# Information On 4 SHotguns Inherited



## natemil373 (Dec 3, 2005)

Hi,
Hopefully someone can help me with finding out some information about these shotguns that I recently inherited. Anything regarding manufacturer, value, age, or anything else would be much appreciated.

#1 Single Shot 12 Guage
The only marking on it are "Forehand" Hopkins and Allen Arms
Norwich Conneticut USA with a serial # of 205845
#2 Double Barrel 12 Guage
The only marking on it are "Janssen Sons & Co" and on the barrels it says "Belgium Steel Barrel" No serial #.
#3 M-66 Super Single 20 guage 3in Chamber. It is a single shot 20 guage lever action break barrel made by Ithaca from Ithaca NY. Its serial # is 660218589.
#4 Model 37 Featherlight 20 Guage pump action with a 2 3/4in proof tested chamber. It also was made by Ithaca. It has an engraving of duck hunting on the left side of the receiver and pheasant hunting engraved on the right side. Its serial number is 371107740.

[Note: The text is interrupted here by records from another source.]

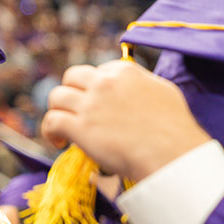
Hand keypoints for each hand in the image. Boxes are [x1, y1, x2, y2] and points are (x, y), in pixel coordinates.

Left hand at [42, 60, 209, 181]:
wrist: (170, 152)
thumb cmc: (174, 128)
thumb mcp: (162, 91)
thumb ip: (141, 83)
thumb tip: (131, 86)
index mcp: (125, 71)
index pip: (98, 70)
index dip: (94, 87)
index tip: (97, 103)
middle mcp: (104, 83)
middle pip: (71, 77)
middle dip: (71, 93)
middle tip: (75, 111)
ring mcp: (90, 104)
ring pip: (56, 96)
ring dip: (57, 110)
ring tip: (63, 128)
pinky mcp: (79, 127)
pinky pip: (51, 121)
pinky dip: (49, 131)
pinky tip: (58, 142)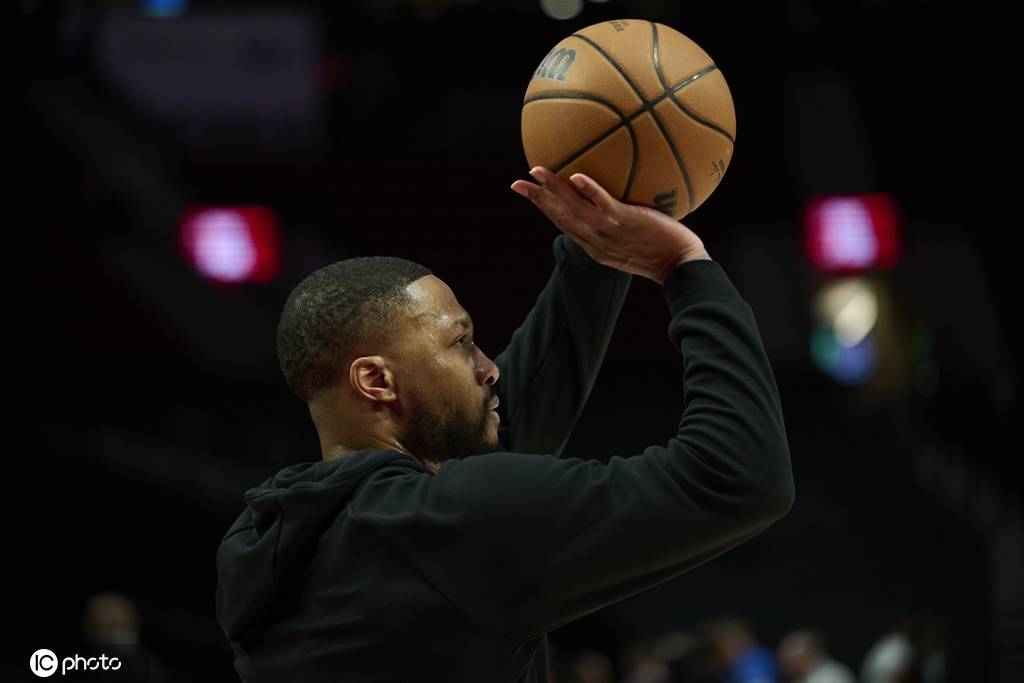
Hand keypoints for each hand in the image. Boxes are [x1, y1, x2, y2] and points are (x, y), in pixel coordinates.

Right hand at [511, 167, 710, 285]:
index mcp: (593, 245)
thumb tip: (616, 205)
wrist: (680, 266)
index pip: (563, 224)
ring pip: (575, 208)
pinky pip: (605, 204)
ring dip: (554, 189)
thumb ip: (618, 225)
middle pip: (560, 216)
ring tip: (537, 171)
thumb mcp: (631, 243)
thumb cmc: (661, 252)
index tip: (528, 193)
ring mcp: (610, 231)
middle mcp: (596, 240)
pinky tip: (576, 177)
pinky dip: (589, 191)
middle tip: (518, 183)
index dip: (543, 208)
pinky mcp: (626, 222)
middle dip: (538, 199)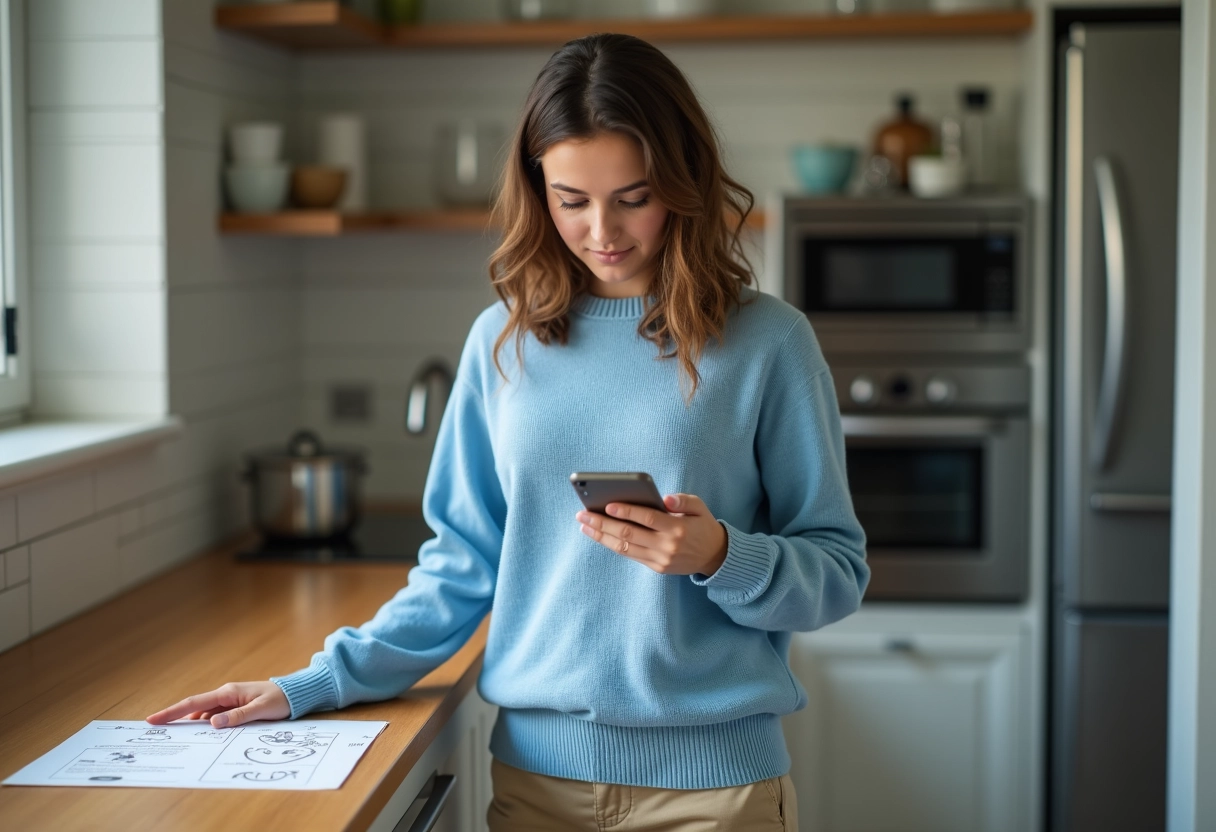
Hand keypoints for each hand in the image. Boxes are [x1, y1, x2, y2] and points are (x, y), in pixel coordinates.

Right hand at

The first two shotguns are obviously much older than the two Ithacas. I would appreciate any info availbale on them, or anyone who can point me in the right direction to reasearch them myself.

Thanks,
Nate


----------



## Browning Hater (Dec 6, 2005)

http://www.gunsamerica.com/1750/1750-random-1.htm

they have a Hopkins and Allen single shot 12 for $300.00
and may have your other guns too


----------